* [Exercise task]:
Copy out every line of the records below verbatim, omitting the pictures.

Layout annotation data
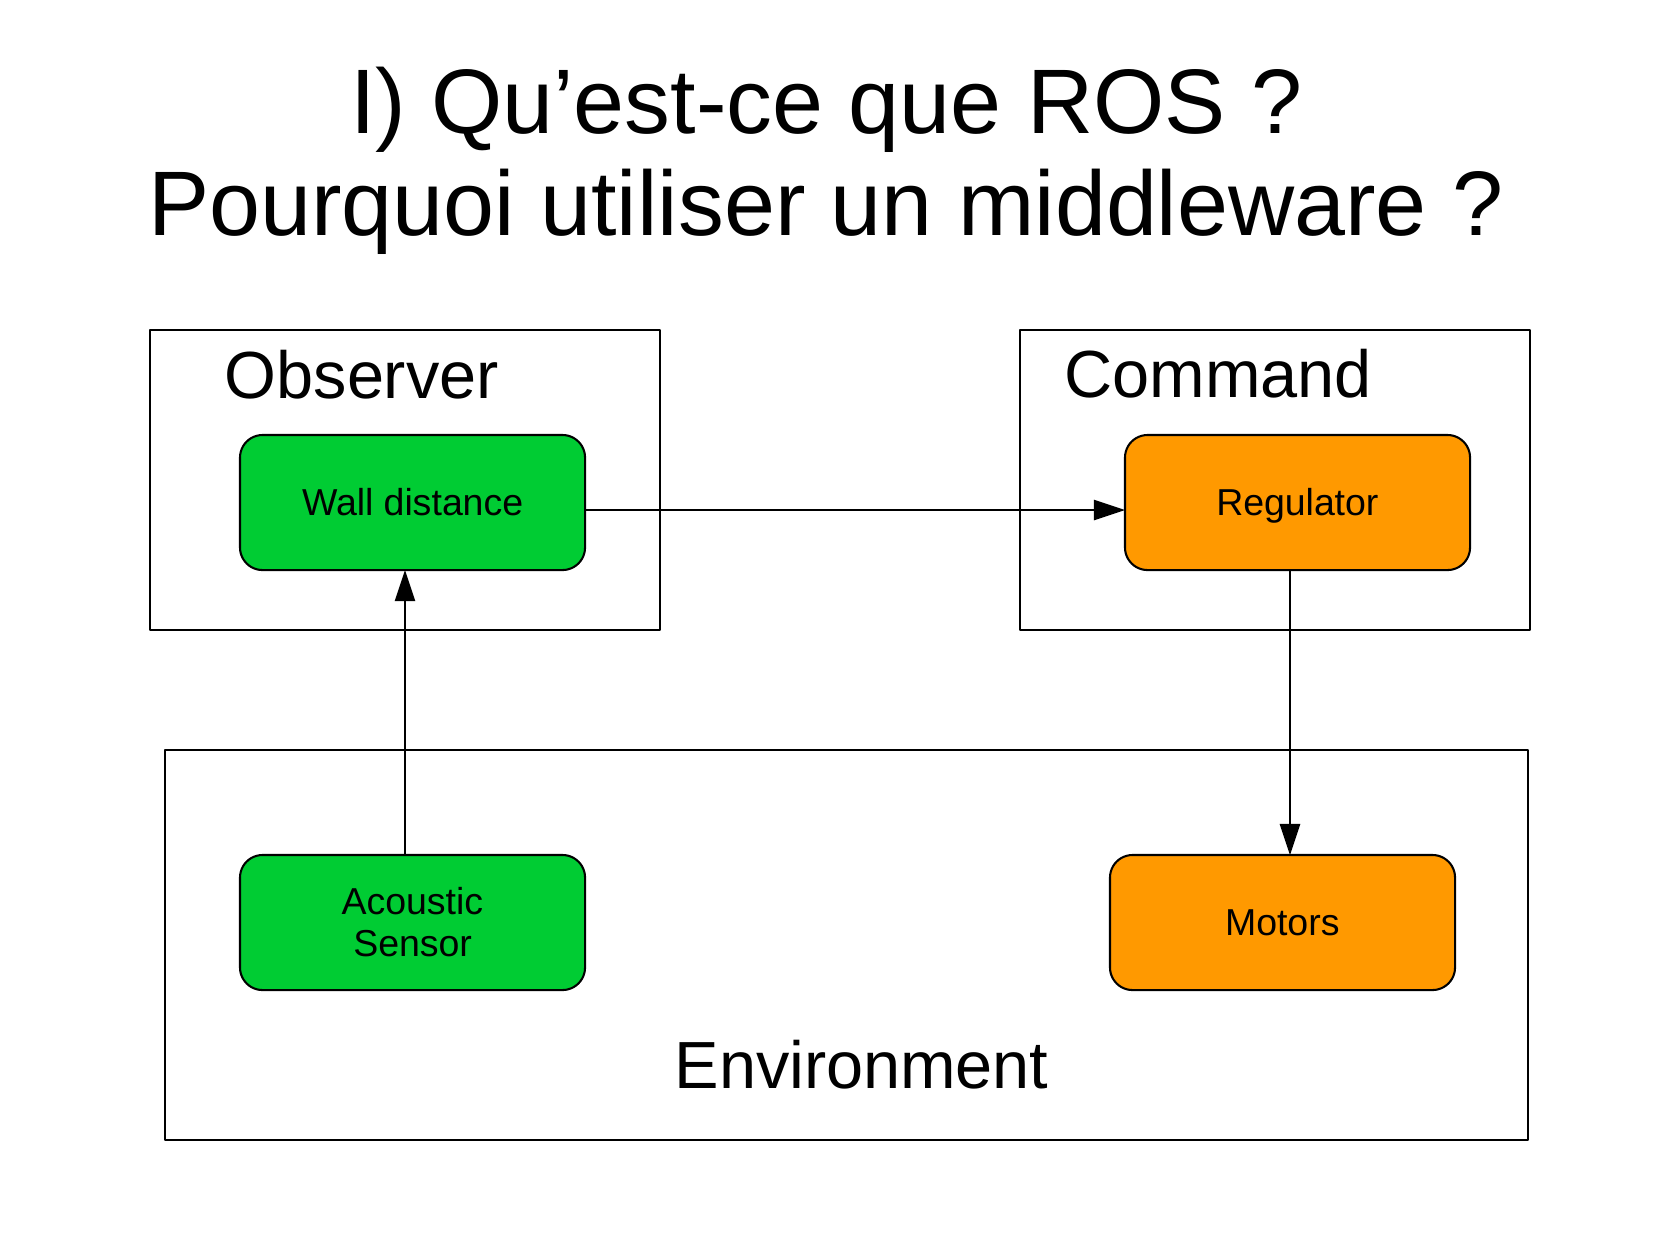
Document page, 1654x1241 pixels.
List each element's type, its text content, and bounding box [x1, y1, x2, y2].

text_box Regulator [1125, 435, 1471, 571]
text_box Observer [210, 330, 676, 421]
text_box Environment [660, 1020, 1126, 1111]
text_box [1020, 330, 1531, 631]
text_box Command [1050, 330, 1516, 420]
text_box Motors [1110, 855, 1456, 991]
text_box [150, 330, 661, 631]
text_box [164, 750, 1528, 1141]
title I) Qu’est-ce que ROS ? Pourquoi utiliser un middleware ? [82, 49, 1571, 257]
text_box [1020, 511, 1289, 631]
text_box [406, 511, 661, 631]
text_box Wall distance [240, 435, 586, 571]
text_box Acoustic Sensor [240, 855, 586, 991]
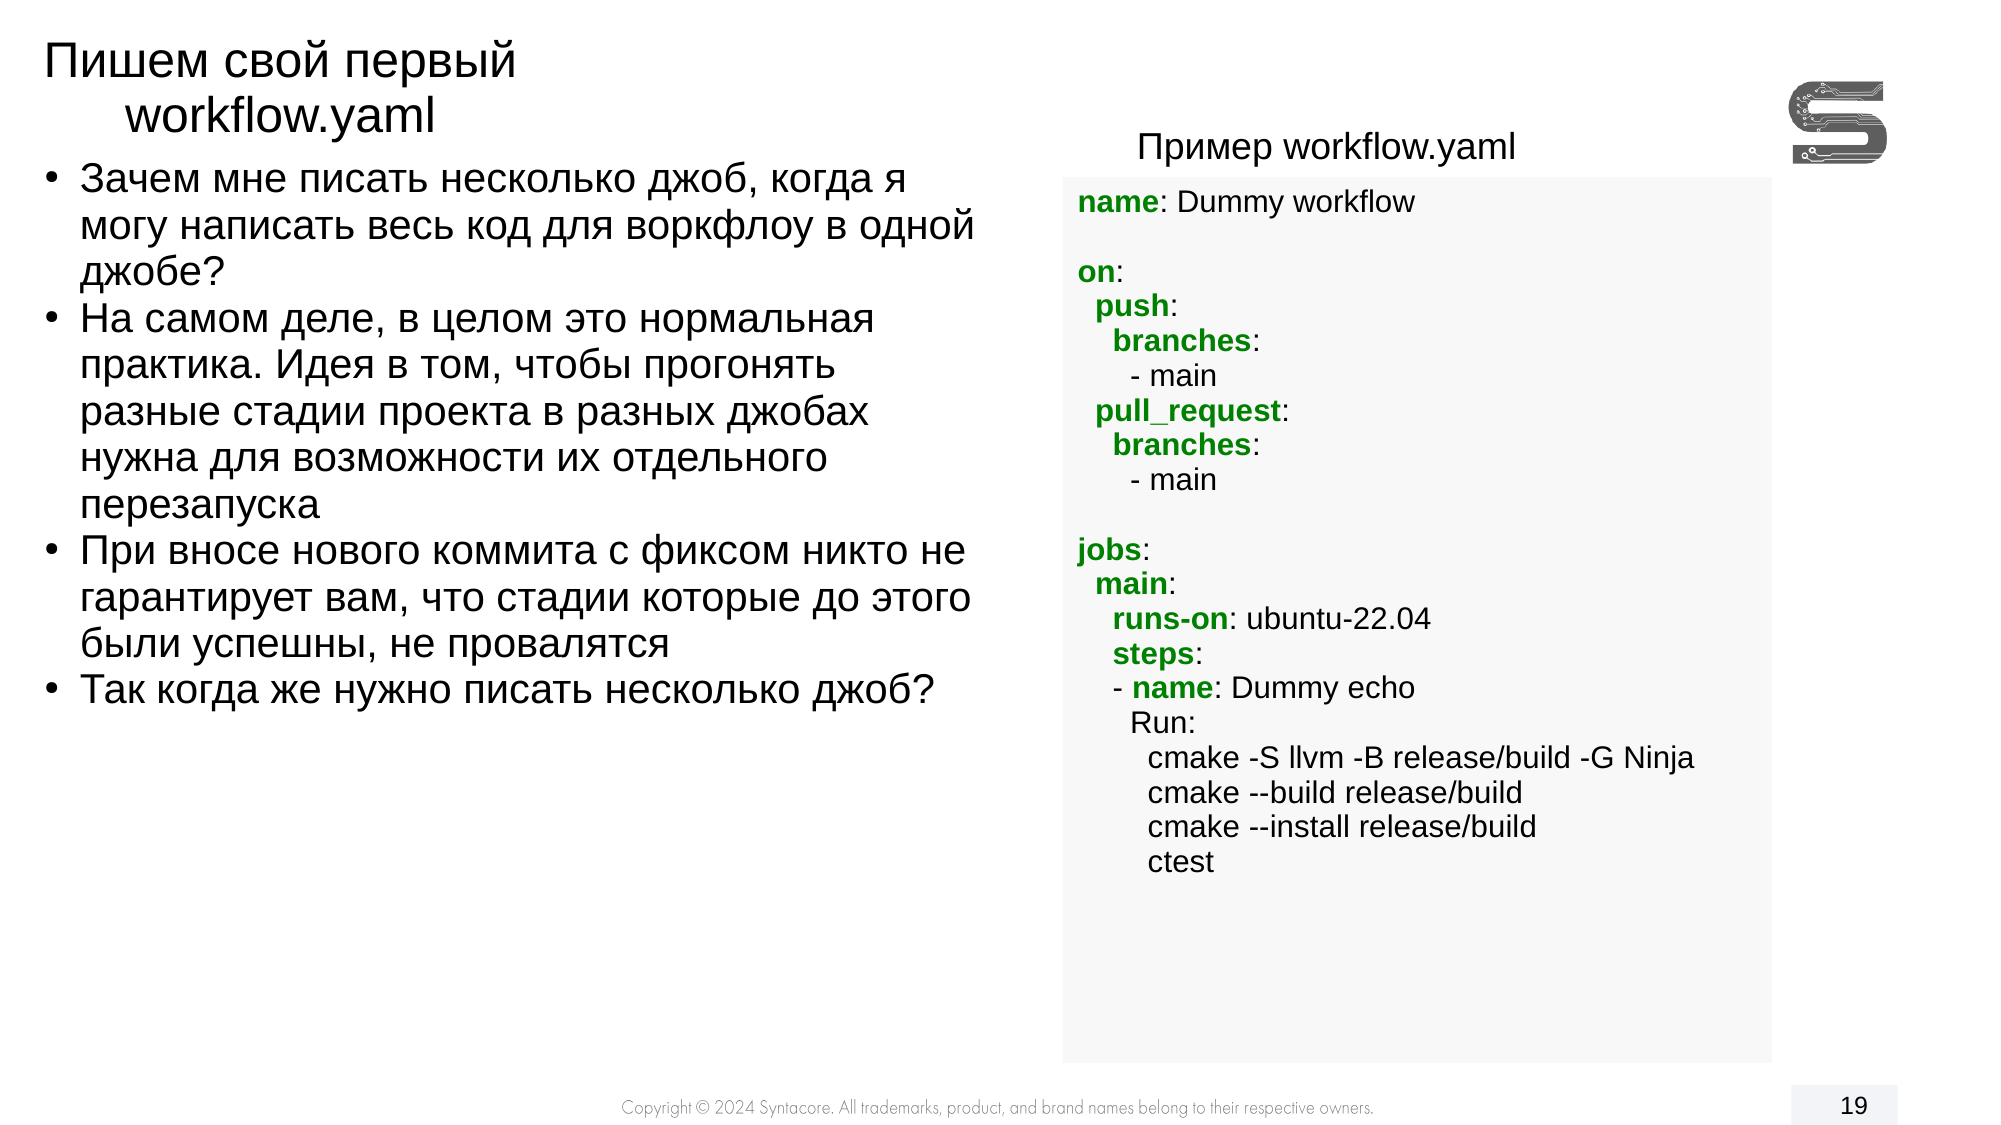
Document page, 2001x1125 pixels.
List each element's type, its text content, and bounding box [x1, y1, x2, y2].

picture [1788, 81, 1887, 164]
text_box Пример workflow.yaml [1122, 118, 1743, 177]
text_box Зачем мне писать несколько джоб, когда я могу написать весь код для воркфлоу в одной джобе? На самом деле, в целом это нормальная практика. Идея в том, чтобы прогонять разные стадии проекта в разных джобах нужна для возможности их отдельного перезапуска При вносе нового коммита с фиксом никто не гарантирует вам, что стадии которые до этого были успешны, не провалятся Так когда же нужно писать несколько джоб? [29, 147, 999, 721]
text_box <number> [1825, 1084, 1969, 1125]
text_box name: Dummy workflow on: push: branches: - main pull_request: branches: - main jobs: main: runs-on: ubuntu-22.04 steps: - name: Dummy echo Run: cmake -S llvm -B release/build -G Ninja cmake --build release/build cmake --install release/build ctest [1062, 177, 1772, 1063]
picture [621, 1094, 1381, 1119]
text_box Пишем свой первый workflow.yaml [0, 24, 680, 207]
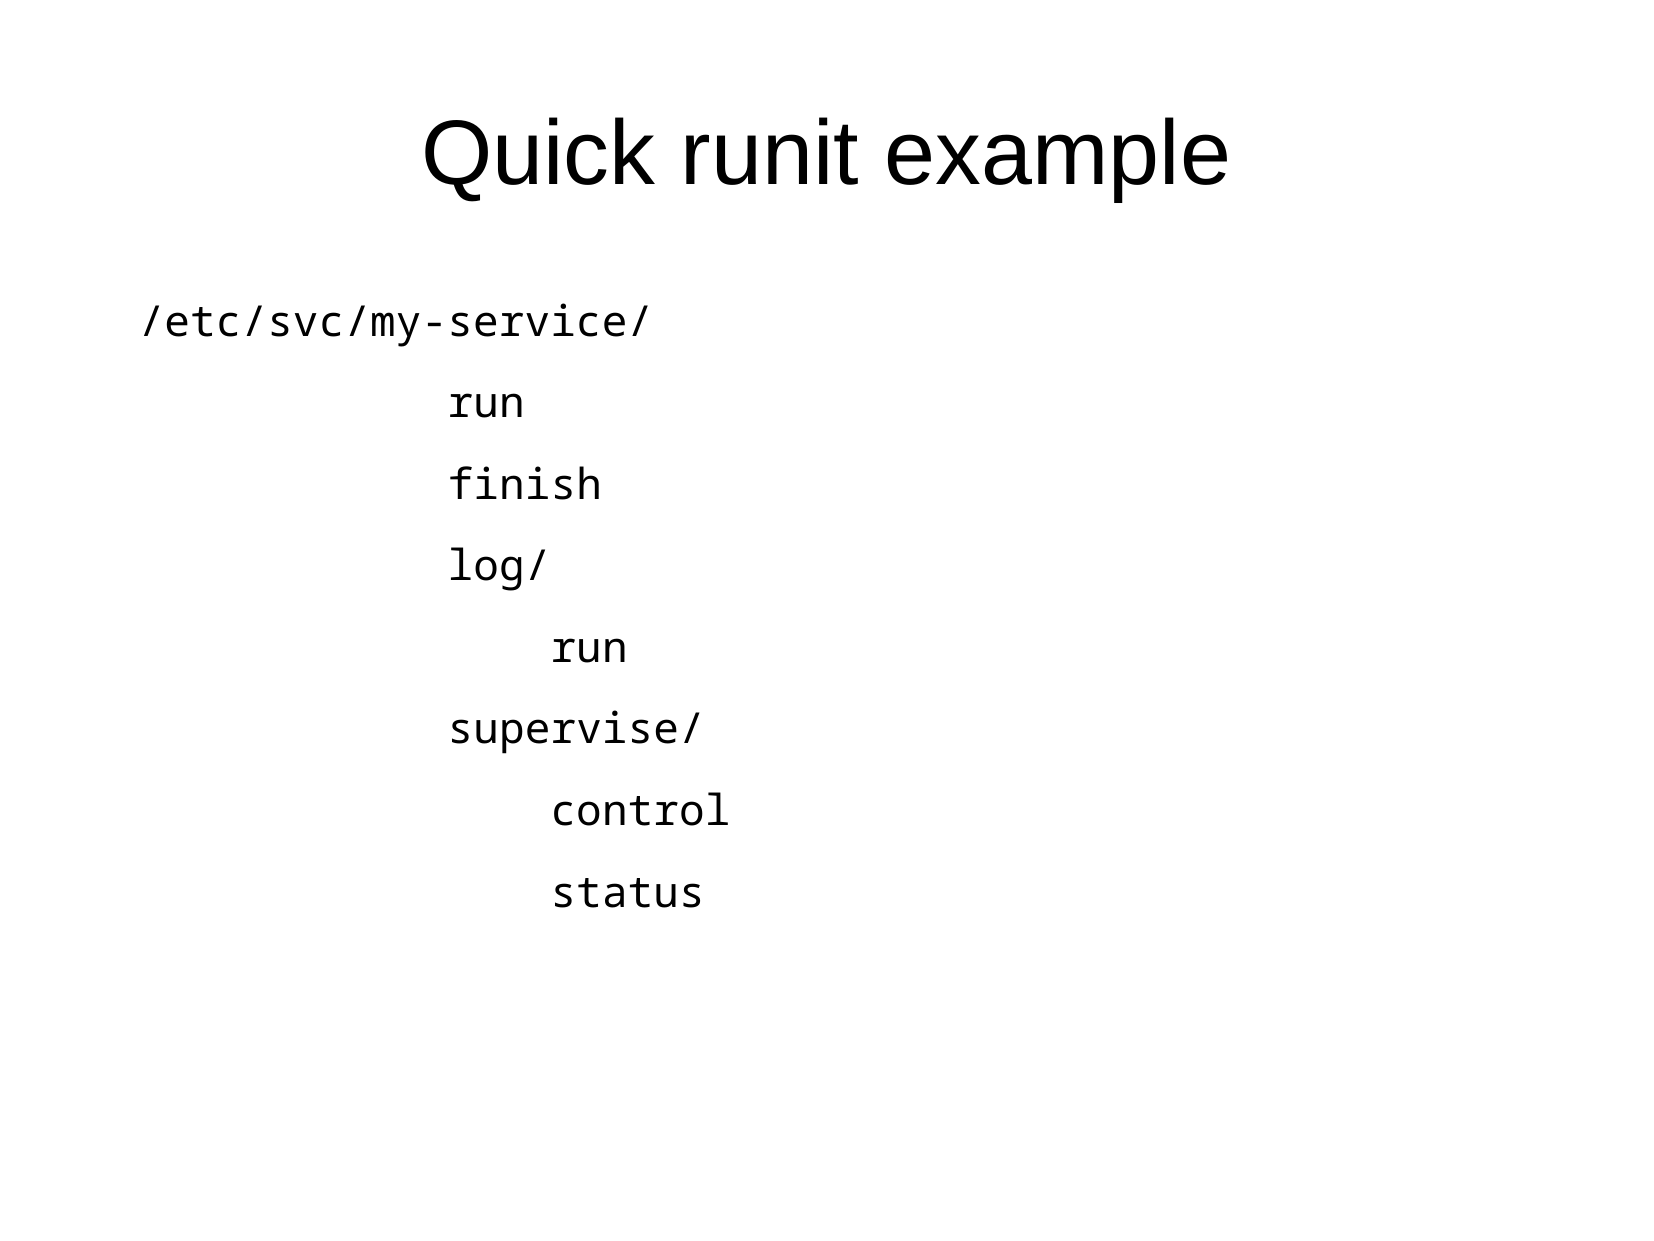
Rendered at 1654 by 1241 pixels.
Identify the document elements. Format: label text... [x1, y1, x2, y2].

title Quick runit example [82, 49, 1571, 257]
list /etc/svc/my-service/ run finish log/ run supervise/ control status [82, 290, 1571, 1010]
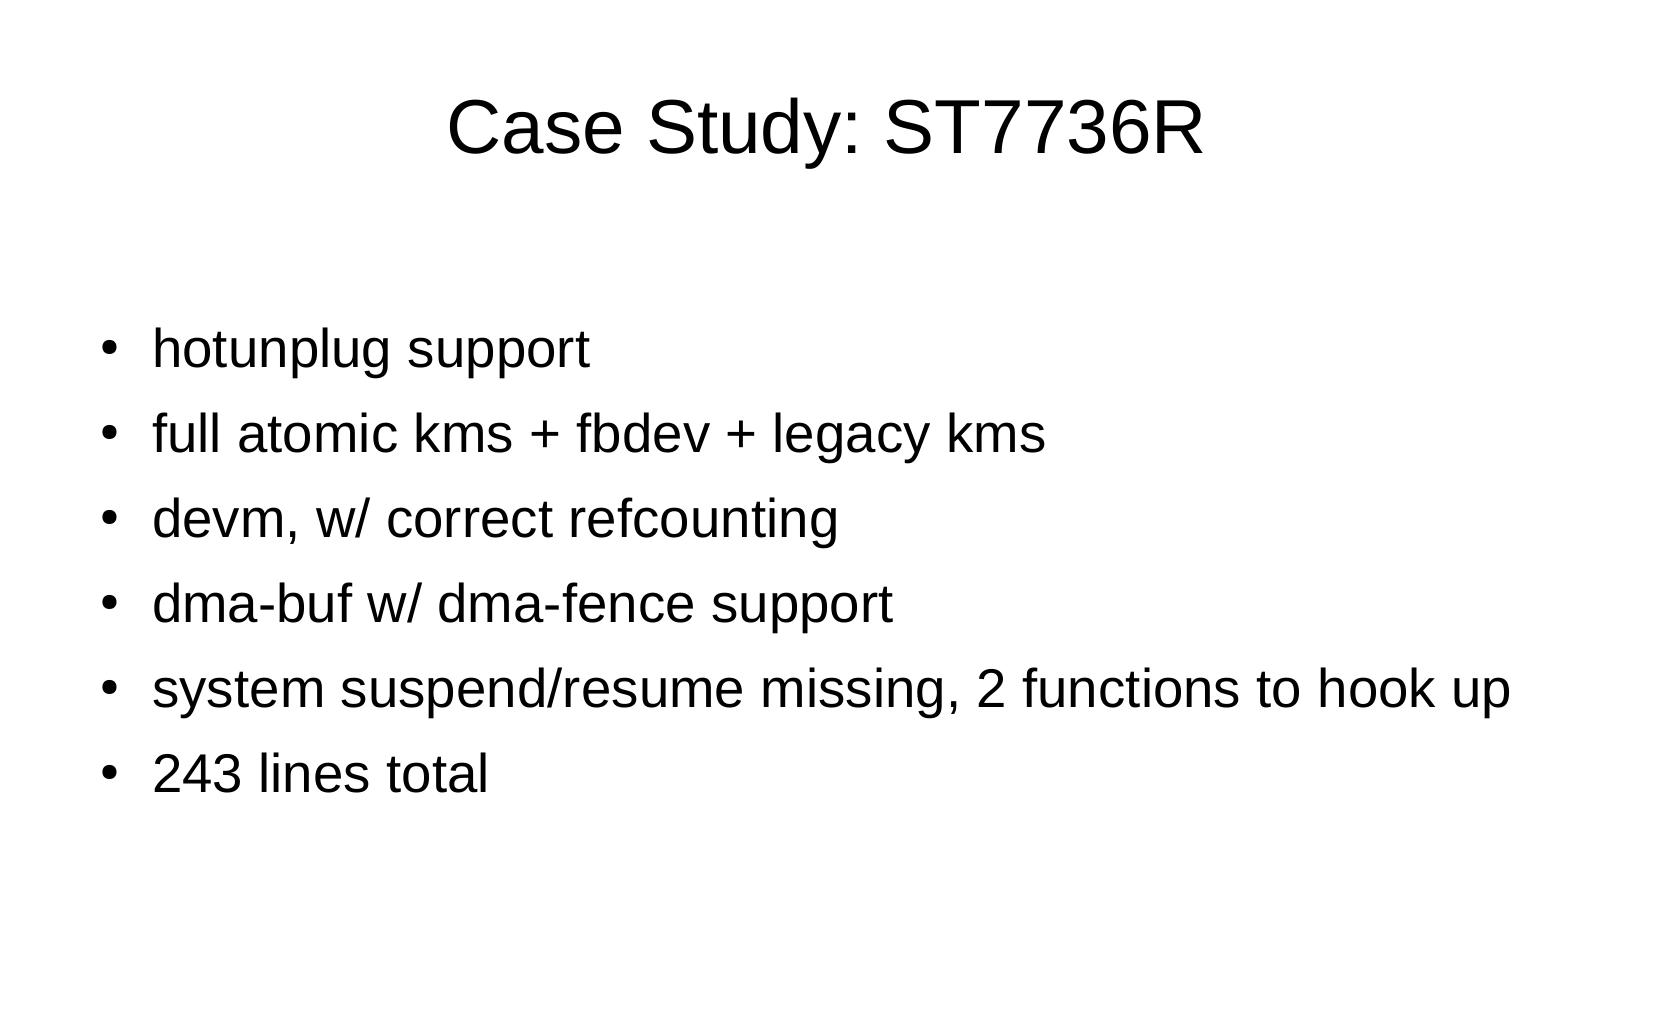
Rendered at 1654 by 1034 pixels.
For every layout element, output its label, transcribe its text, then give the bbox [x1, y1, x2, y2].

title Case Study: ST7736R [82, 41, 1571, 214]
list hotunplug support full atomic kms + fbdev + legacy kms devm, w/ correct refcounting dma-buf w/ dma-fence support system suspend/resume missing, 2 functions to hook up 243 lines total [82, 317, 1571, 809]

* [Full response]:
Document page, 1654x1241 pixels.
List each element's type, its text content, and bounding box [x1, y1, x2, y2].

text_box Regulator [1125, 435, 1471, 571]
text_box Observer [210, 330, 676, 421]
text_box Environment [660, 1020, 1126, 1111]
text_box [1020, 330, 1531, 631]
text_box Command [1050, 330, 1516, 420]
text_box Motors [1110, 855, 1456, 991]
text_box [150, 330, 661, 631]
text_box [164, 750, 1528, 1141]
title I) Qu’est-ce que ROS ? Pourquoi utiliser un middleware ? [82, 49, 1571, 257]
text_box [1020, 511, 1289, 631]
text_box [406, 511, 661, 631]
text_box Wall distance [240, 435, 586, 571]
text_box Acoustic Sensor [240, 855, 586, 991]
Document page, 2001x1125 pixels.
List each element's type, its text content, and bounding box [x1, y1, x2, y2].

picture [1788, 81, 1887, 164]
text_box Пример workflow.yaml [1122, 118, 1743, 177]
text_box Зачем мне писать несколько джоб, когда я могу написать весь код для воркфлоу в одной джобе? На самом деле, в целом это нормальная практика. Идея в том, чтобы прогонять разные стадии проекта в разных джобах нужна для возможности их отдельного перезапуска При вносе нового коммита с фиксом никто не гарантирует вам, что стадии которые до этого были успешны, не провалятся Так когда же нужно писать несколько джоб? [29, 147, 999, 721]
text_box <number> [1825, 1084, 1969, 1125]
text_box name: Dummy workflow on: push: branches: - main pull_request: branches: - main jobs: main: runs-on: ubuntu-22.04 steps: - name: Dummy echo Run: cmake -S llvm -B release/build -G Ninja cmake --build release/build cmake --install release/build ctest [1062, 177, 1772, 1063]
picture [621, 1094, 1381, 1119]
text_box Пишем свой первый workflow.yaml [0, 24, 680, 207]
Rendered at 1654 by 1241 pixels.
Identify the document elements. Format: label text... [x1, y1, x2, y2].

title Quick runit example [82, 49, 1571, 257]
list /etc/svc/my-service/ run finish log/ run supervise/ control status [82, 290, 1571, 1010]
Rendered at 1654 by 1034 pixels.
For every layout element, output its label, transcribe its text, then give the bbox [x1, y1, x2, y2].

title Case Study: ST7736R [82, 41, 1571, 214]
list hotunplug support full atomic kms + fbdev + legacy kms devm, w/ correct refcounting dma-buf w/ dma-fence support system suspend/resume missing, 2 functions to hook up 243 lines total [82, 317, 1571, 809]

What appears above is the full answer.